Mémoire rom : l’Etat tchèque s’apprête à racheter la porcherie sur
l’ancien camp de Lety
C’est une grande avancée qui est annoncée dans le respect en
République tchèque de la mémoire des victimes rom durant la Deuxième
Guerre mondiale. La porcherie industrielle qui se trouve depuis les années
1970 sur le site de l’ancien camp de concentration de Lety (Bohême du
Sud) devrait disparaître pour laisser place à un mémorial digne de ce
nom. Un accord a été trouvé entre la société propriétaire de
l’exploitation d’élevage et l’Etat tchèque.
Le contrat de vente entre les deux parties devrait être signé au début
du septembre. C’est ce qu’ont indiqué, lundi, le ministre de la
Culture et le président-directeur-général de la société AGPI,
propriétaire de la porcherie, dont une majorité des actionnaires s’est
prononcée lors d’une assemblée générale en faveur de la transaction.
Le montant de celle-ci n’a pas été communiqué.
Les premières négociations entre le gouvernement et AGPI pour un
éventuel rachat de la porcherie ont été entamées il y a une vingtaine
d’années de cela. La République tchèque est depuis régulièrement
critiquée, notamment par le Parlement européen et les activistes, pour sa
passivité sur ce dossier. D’une superficie de sept hectares, la
porcherie, dans laquelle sont élevés quelque 13 000 bêtes dans treize
bâtiments, est exploitée précisément à l’endroit où se trouvait le
camp nazi sous le Protectorat de Bohême-Moravie. Entre août 1942 et mai
1943, un peu plus de 1 300 Roms tchèques y ont été détenus, parmi
lesquels 327 y sont morts tandis que plus de 500 y ont séjourné avant
d’être transférés à Auschwitz. Avant cela, dès août 1940, un camp
de travail y avait été ouvert.
Selon le PDG d’AGPI, Jan Čech, une proposition de prix de vente a été
formulée au gouvernement. Ce rachat doit permettre à la société de
rembourser ses crédits bancaires, mais aussi de construire une autre
porcherie ailleurs. Mais, prétend-il, ces négociations ne sont pas
qu’une affaire de gros sous :
« Nous n’avons jamais considéré qu’il s’agissait là d’une
affaire commerciale. Dès 1998, quand la critique à notre égard s’est
faire plus forte, nous avons déclaré que là où des gens sont morts, il
n’est pas possible de rester indifférent et de ne pas tenir compte de ce
qui s’est passé. »
La réalité n’en reste pas moins qu’aucun accord n’a jamais été
trouvé entre les différents gouvernements qui se sont succédé en
République tchèque depuis la fin des années 1990, époque à laquelle
remontent les premières critiques, et les responsables d’AGPI. Cette
fois, les négociations semblent devoir aboutir, et ce avant la tenue des
élections législatives en octobre prochain, condition fixée par les
propriétaires de la porcherie. Une évolution dont se sont félicités le
ministre en charge des droits de l’homme et le ministre de la Culture,
Daniel Herman :
« A la place de la porcherie devrait être édifié un mémorial qui
rappellera l’existence d’un camp de travail et d’un camp rom, comme
cela est déjà le cas actuellement sur le lieu de l’ancien cimetière.

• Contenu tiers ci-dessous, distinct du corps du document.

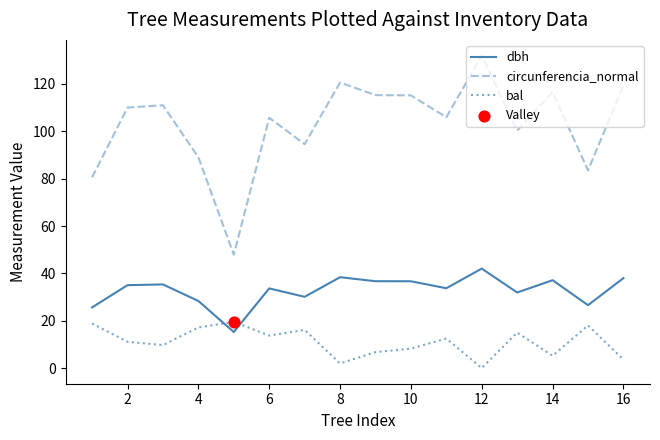

At how many categories does at least one series exceed 102?

10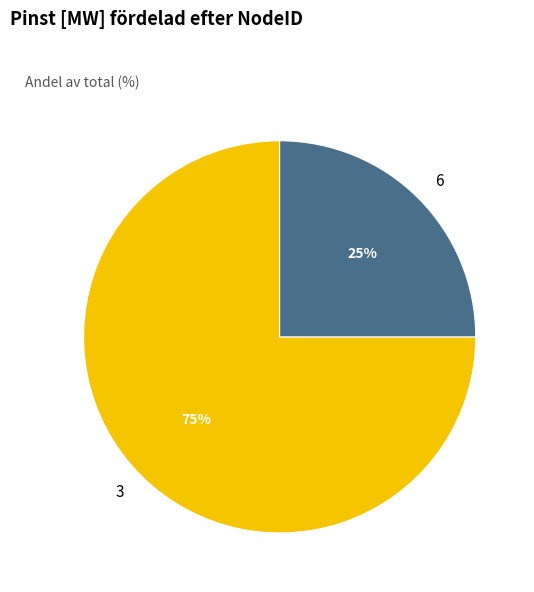

What is the largest slice in the pie chart?

3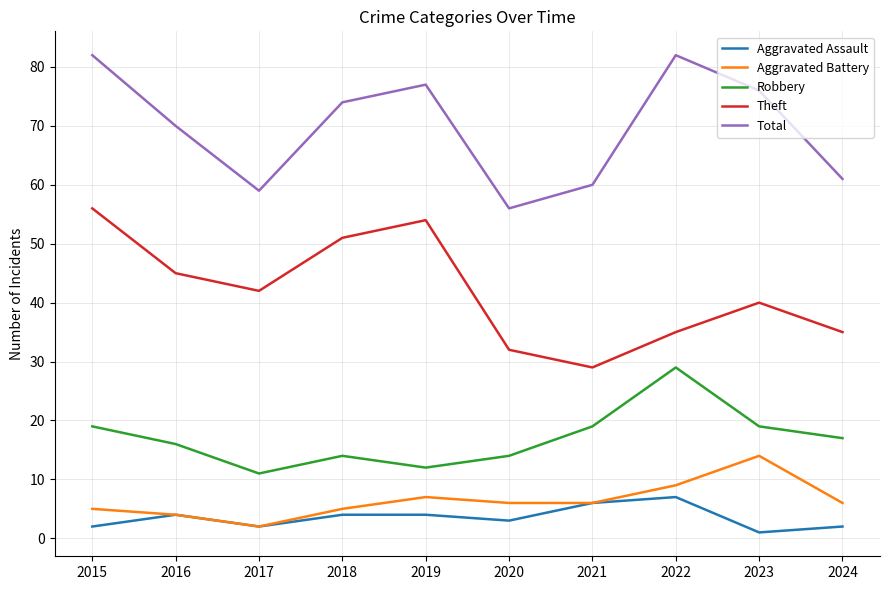

List the series in order of their peak value, highest first.

Total, Theft, Robbery, Aggravated Battery, Aggravated Assault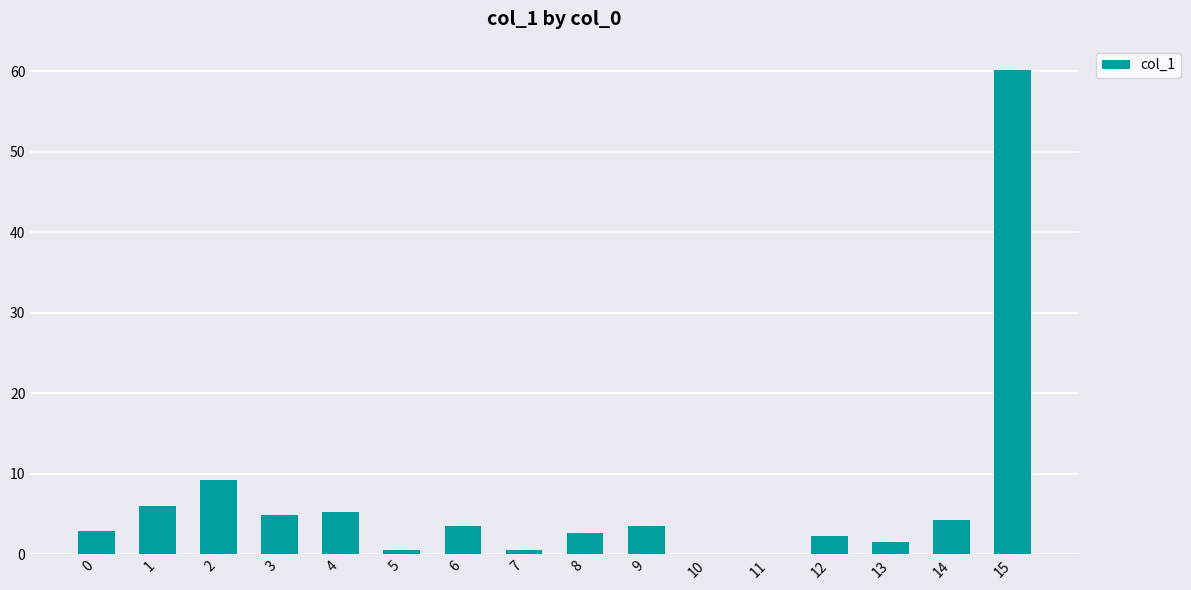

Between 3 and 8, which is larger?

3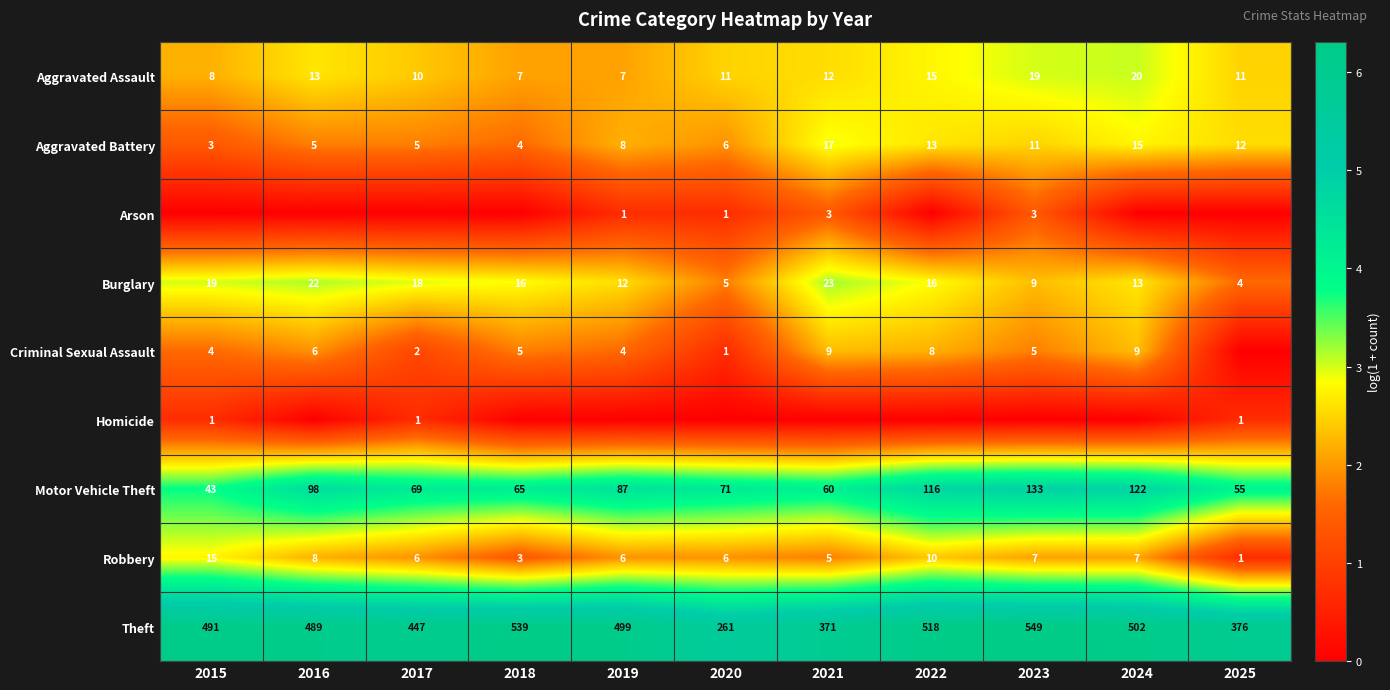

How many series are shown in this chart?

9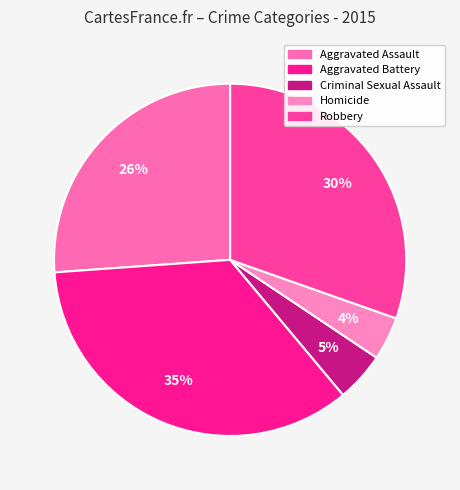

Is it true that Homicide is 4% of the pie?

True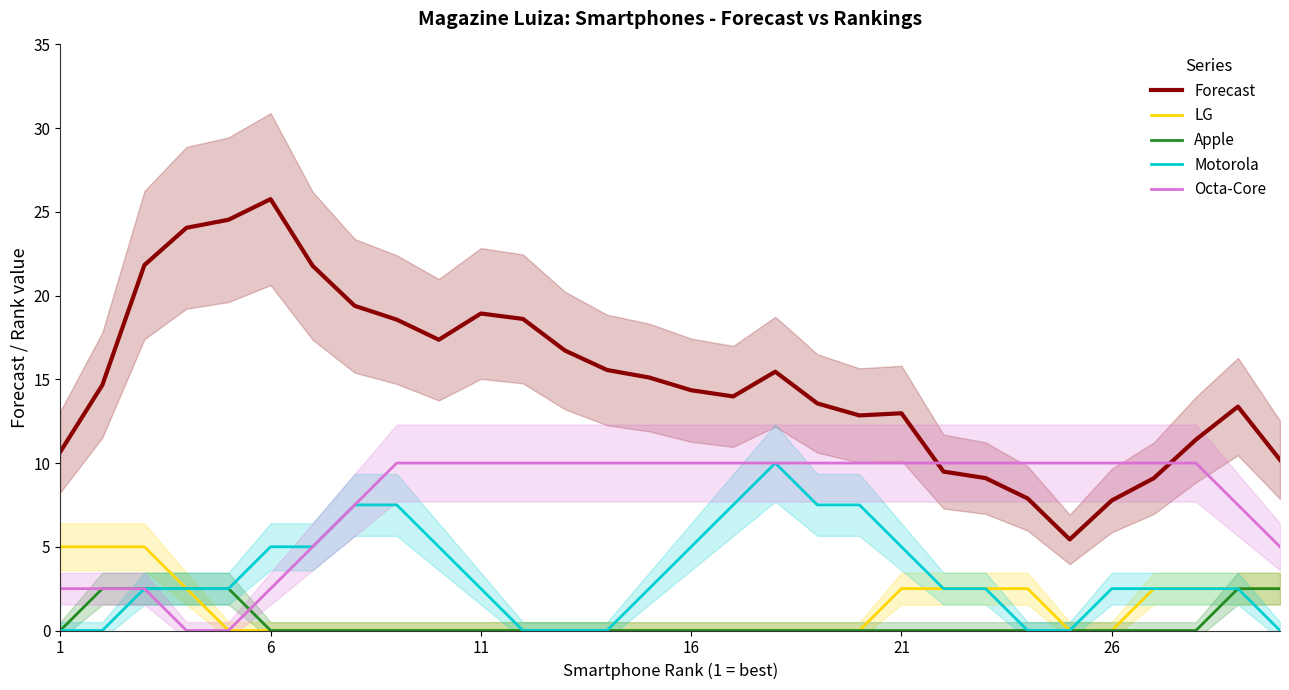

True or false: Forecast and Motorola intersect in this chart.

False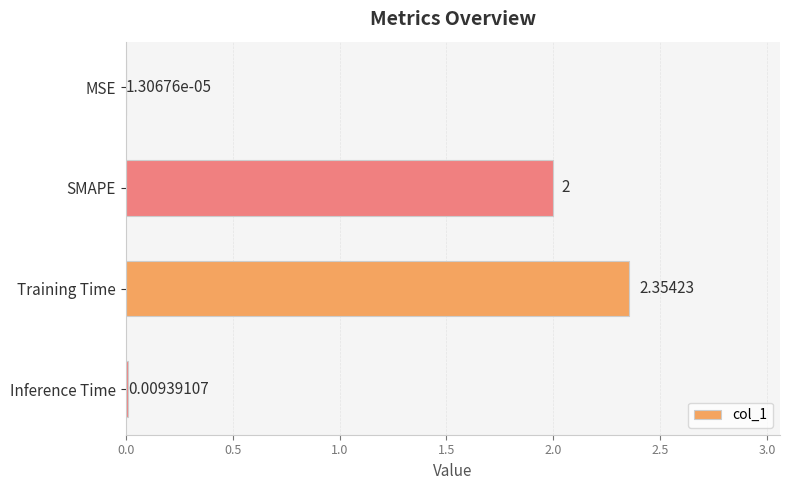

What is the sum of the values at SMAPE and Inference Time?

2.0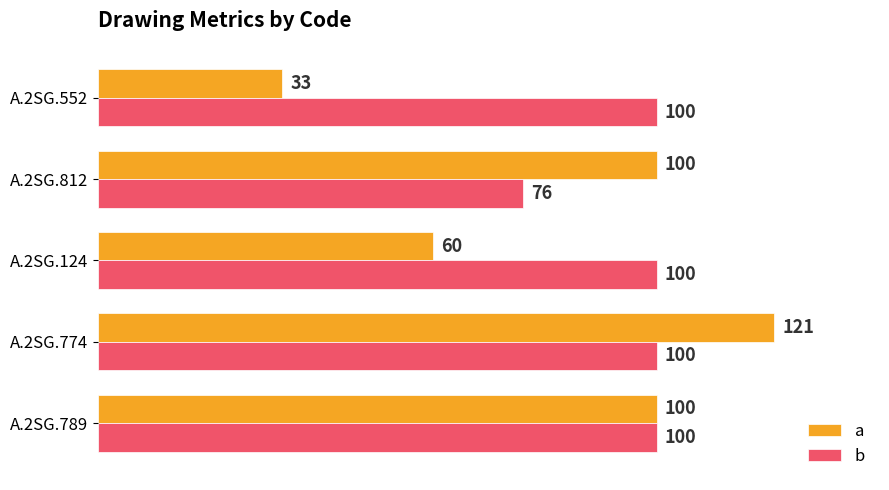

What is the maximum value shown in the chart?

121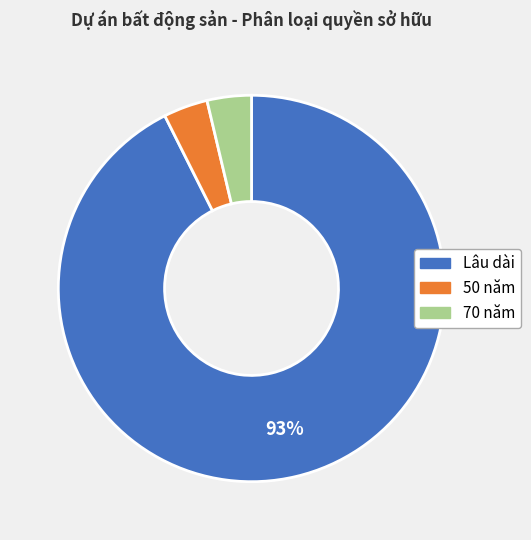

Is the sum of 50 năm and 70 năm greater than half?

No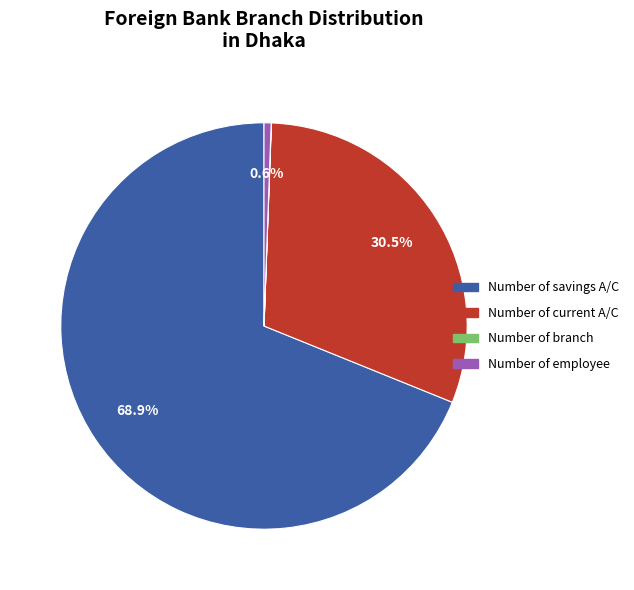

Which has a higher value, Number of savings A/C or Number of current A/C?

Number of savings A/C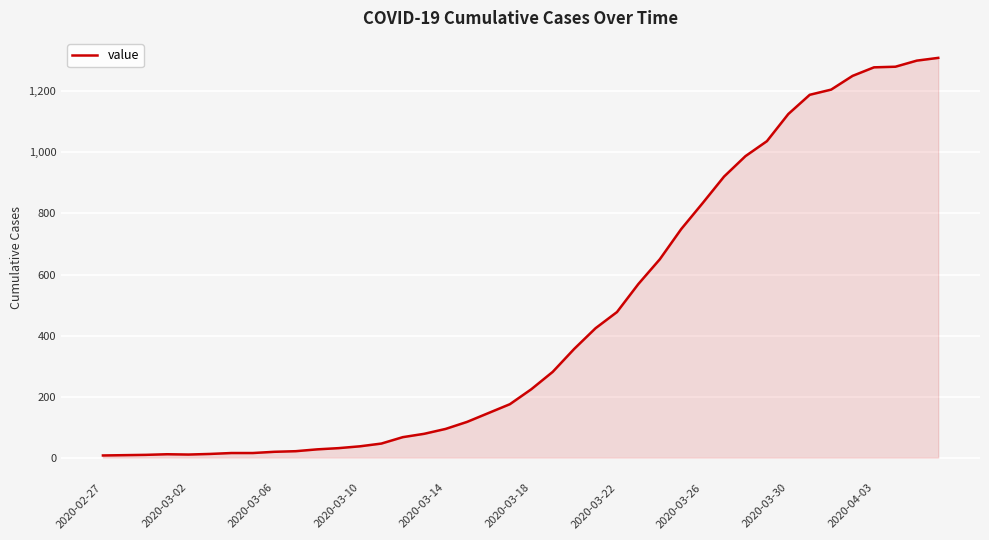

What is the difference between the maximum and minimum values?

1303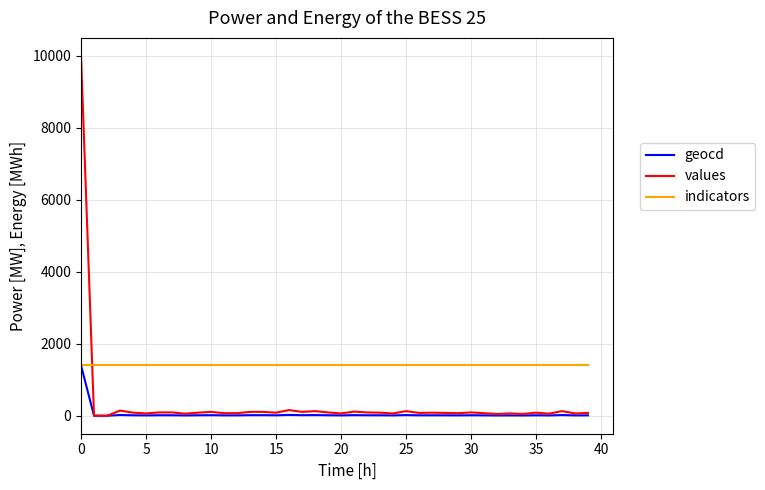

Which series has the largest range (max minus min)?

values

Mais nous voulons que ce mémorial se trouve précisément à l’endroit
de l’ancien camp. Ce monument doit servir à rappeler tout ce qui touche
à la culture rom, y compris donc la culture du souvenir et du génocide
rom. Actuellement, toutes ces questions sont de la responsabilité du
Musée de la culture rom à Brno, qui est une des organisations
subventionnées par le ministère de la Culture. Le Musée coopérera avec
la commission en charge du dédommagement des victimes du génocide rom,
entre autres raisons parce que de nombreux membres de cette commission sont
des descendants des gens qui sont passés par le camp ou y sont morts. »
Récemment, des fouilles archéologiques menées à Lety ont permis de
définir l’emplacement exact du camp. D’anciennes fondations ainsi que
différentes affaires personnelles ayant appartenu aux détenus ont été
découvertes. Ces trouvailles ont confirmé que la majorité de l’ancien
camp se trouvait sous les bâtiments de la porcherie. Attachée de presse
du Musée de la culture rom à Brno, Kristina Kohoutová se réjouit donc
elle aussi de la prochaine possible démolition de l’exploitation :
« Avoir un lieu de mémoire et de recueillement à Lety est important non
seulement pour évoquer le souvenir de toutes les victimes, mais aussi pour
rappeler les massacres ethniques plus généralement. Nous sommes bien
entendu prêts à participer aux discussions qui seront menées sur la
forme de mémorial qui pourrait être installé à cet endroit. »
Selon les estimations, 90% des Roms tchèques ont été tués par les
nazis durant la Deuxième Guerre mondiale.